Le malaise des médias américains devant l’expulsion des agents de la CIA par les autorités françaises

La presse américaine n’a pratiquement pas rendu compte de cette crise passagère entre Paris et Washington. Seul The Washington Post l’a évoquée en abordant les conséquences politiques néfastes que l’affaire a eu sur Balladur en France4. La presse britannique a volontiers considéré l’affaire comme un succès américain plutôt qu’une réussite française, en titrant par exemple « French minister gave secrets to CIA »5 ou encore « Former French minister paid for secrets’ by CIA woman spy »6.

Ces expulsions ont en exergue le caractère politique et diplomatique de l’affaire. Celle-ci sera bientôt présentée par la presse française comme une réussite des services de contre-espionnage. En réalité, le succès de la DST dépasse le simple domaine du contre-espionnage.

Une petite victoire française

Il faut en premier lieu souligner que l’affaire a démontré l’apparition d’une certaine synergie en France. La défense de l’audiovisuel français et de cette conception française de la culture a en effet engagé à la fois les professionnels de l’audiovisuel, l’opinion publique, la presse, le gouvernement français mais aussi les services de contre-espionnage. Cette synergie se traduit notamment par la mise en place d’un système de taxation des tickets de cinéma, ce système permettant au Centre National du Cinéma (CNC) de financer l’audiovisuel français à partir des succès hollywoodiens projetés en France7. Le gouvernement et l’action de la DST ont contribué à protéger ce mécanisme ainsi que les professionnels de l’audiovisuel français. La coopération entre la DST et Henri Plagnol ont permis aux agents français d’être sensibilisés aux enjeux de soft power concernant la culture et le cinéma français.

De plus, la réaction de la DST et du gouvernement français a aussi permis de protéger durablement l’audiovisuel français. En effet, plusieurs tentatives de déstabilisation américaines ont été déjouées par la suite.
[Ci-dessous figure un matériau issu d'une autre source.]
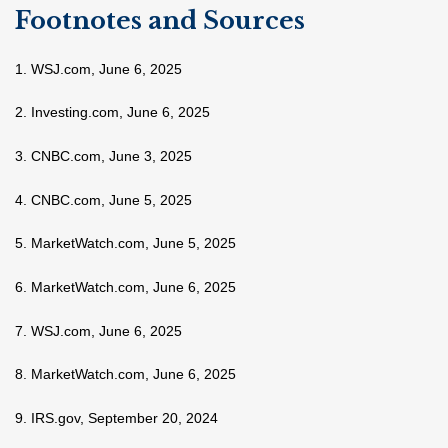
Footnotes and Sources
1. WSJ.com, June 6, 2025
2. Investing.com, June 6, 2025
3. CNBC.com, June 3, 2025
4. CNBC.com, June 5, 2025
5. MarketWatch.com, June 5, 2025
6. MarketWatch.com, June 6, 2025
7. WSJ.com, June 6, 2025
8. MarketWatch.com, June 6, 2025
9. IRS.gov, September 20, 2024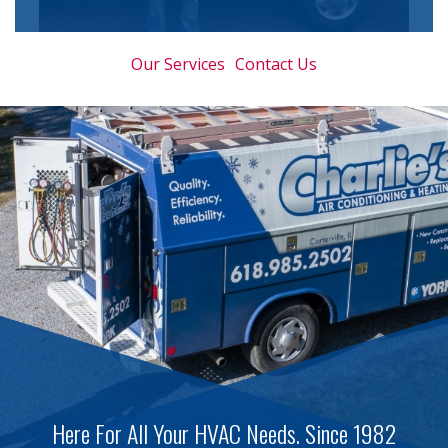
Our Services
Contact Us
Here For All Your HVAC Needs. Since 1982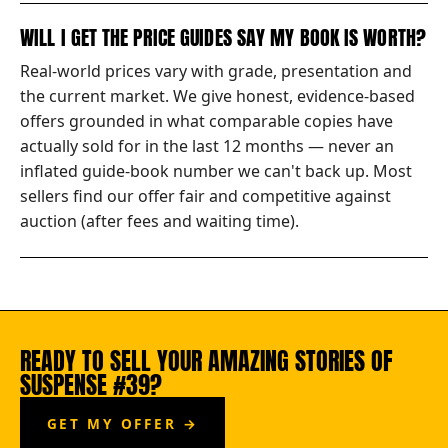
WILL I GET THE PRICE GUIDES SAY MY BOOK IS WORTH?
Real-world prices vary with grade, presentation and
the current market. We give honest, evidence-based
offers grounded in what comparable copies have
actually sold for in the last 12 months — never an
inflated guide-book number we can't back up. Most
sellers find our offer fair and competitive against
auction (after fees and waiting time).
READY TO SELL YOUR AMAZING STORIES OF
SUSPENSE #39?
GET MY OFFER →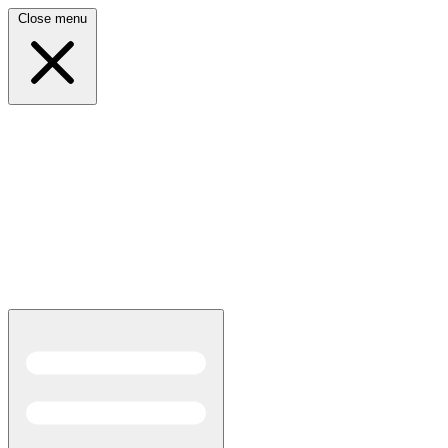
Close menu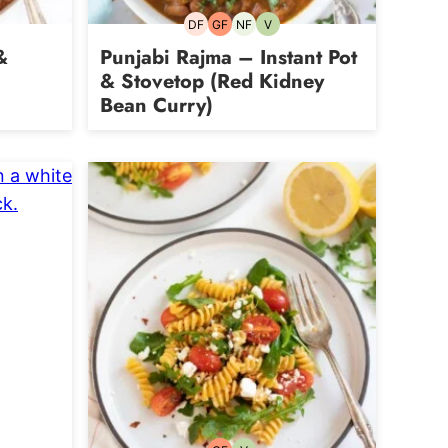
DF
GF
NF
V
rian
Dairy-
Gluten-
Nut-
Vegetarian
free
free
free
&
Punjabi Rajma – Instant Pot
& Stovetop (Red Kidney
Bean Curry)
an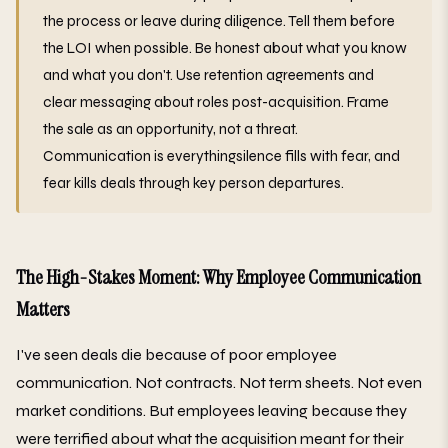
the process or leave during diligence. Tell them before
the LOI when possible. Be honest about what you know
and what you don't. Use retention agreements and
clear messaging about roles post-acquisition. Frame
the sale as an opportunity, not a threat.
Communication is everythingsilence fills with fear, and
fear kills deals through key person departures.
The High-Stakes Moment: Why Employee Communication
Matters
I've seen deals die because of poor employee
communication. Not contracts. Not term sheets. Not even
market conditions. But employees leaving because they
were terrified about what the acquisition meant for their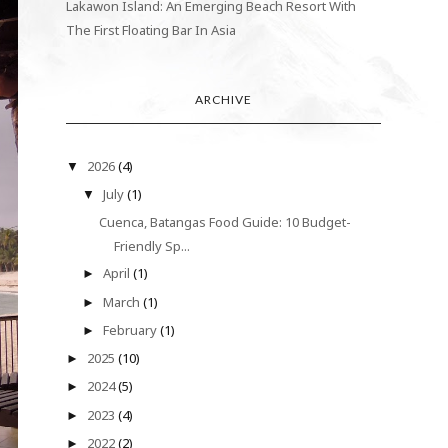
Lakawon Island: An Emerging Beach Resort With
The First Floating Bar In Asia
ARCHIVE
2026
(4)
▼
July
(1)
▼
Cuenca, Batangas Food Guide: 10 Budget-
Friendly Sp...
April
(1)
►
March
(1)
►
February
(1)
►
2025
(10)
►
2024
(5)
►
2023
(4)
►
2022
(2)
►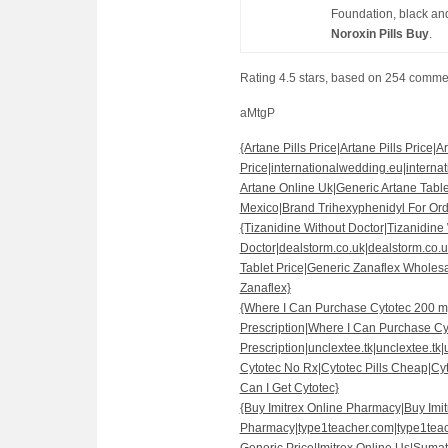
Foundation, black and
Noroxin Pills Buy
.
Rating
4.5
stars, based on
254
comme
aMtgP
{Artane Pills Price|Artane Pills Price|Ar
Price|internationalwedding.eu|interna
Artane Online Uk|Generic Artane Tabl
Mexico|Brand Trihexyphenidyl For Ord
{Tizanidine Without Doctor|Tizanidine
Doctor|dealstorm.co.uk|dealstorm.co.u
Tablet Price|Generic Zanaflex Wholes
Zanaflex}
{Where I Can Purchase Cytotec 200 m
Prescription|Where I Can Purchase Cy
Prescription|unclextee.tk|unclextee.tk|
Cytotec No Rx|Cytotec Pills Cheap|Cy
Can I Get Cytotec}
{Buy Imitrex Online Pharmacy|Buy Imi
Pharmacy|type1teacher.com|type1teac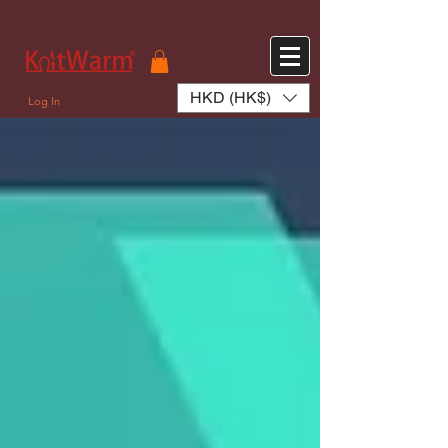
572551280147533 572551280147533
166985120552283
242382724095172
HKD (HK$)
Log In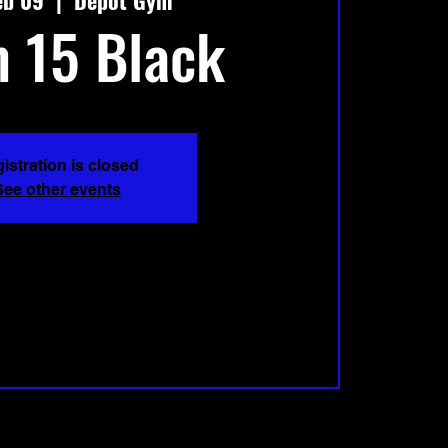
eb 09
  |  
Depot Gym
 15 Black
istration is closed
See other events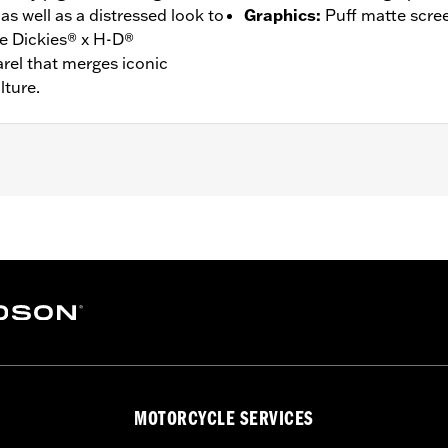
as well as a distressed look to
Graphics
:
Puff matte scre
he Dickies® x H-D®
rel that merges iconic
lture.
n
onstruction
– Go to
www.h-d.com/warranty
for full details
MOTORCYCLE SERVICES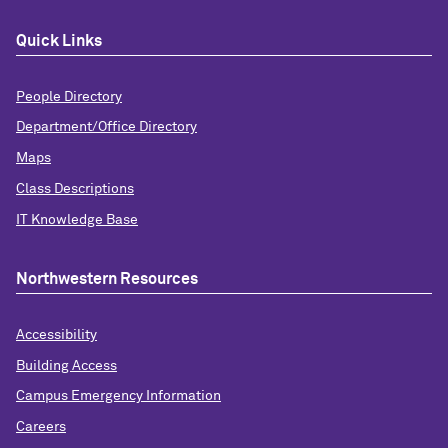
Quick Links
People Directory
Department/Office Directory
Maps
Class Descriptions
IT Knowledge Base
Northwestern Resources
Accessibility
Building Access
Campus Emergency Information
Careers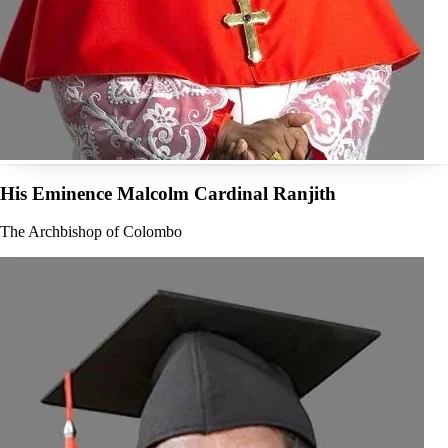
His Eminence Malcolm Cardinal Ranjith
The Archbishop of Colombo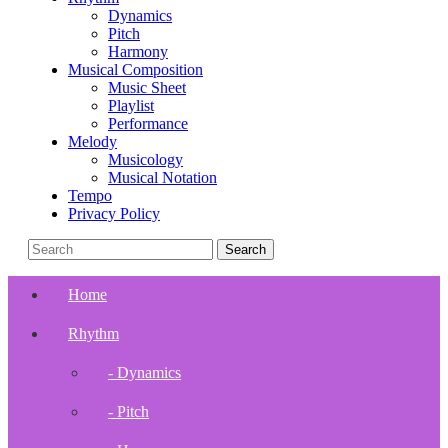
Dynamics
Pitch
Harmony
Musical Composition
Music Sheet
Playlist
Performance
Melody
Musicology
Musical Notation
Tempo
Privacy Policy
Home
Rhythm
- Dynamics
- Pitch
Cette résistance n’est que la conséquence du fait que la France ait réussi à imposer une forme de standard quant à la conception de la culture et ainsi à réunir une part des Etats européens autour de cette conception.

Timothé Fuller,
étudiant de la 2ème promotion RensIE

Notes

1 General Agreement on Tariffs and Trade

2 « À l’époque, le concept de soft power est nouveau et difficile à saisir. » -Ali Laïdi, Histoire mondiale de la guerre économique –2016, Chapitre 23.

4 The Washington Post , Resentement over U.S-French spy flap could last years – 1 mars 1995.

5 The Guardian, French minister gave secrets to CIA – 4 sept. 2003.

6 The Telegraph, Former French minister ‘paid for secrets’ by CIA woman spy – 7 septembre 2003.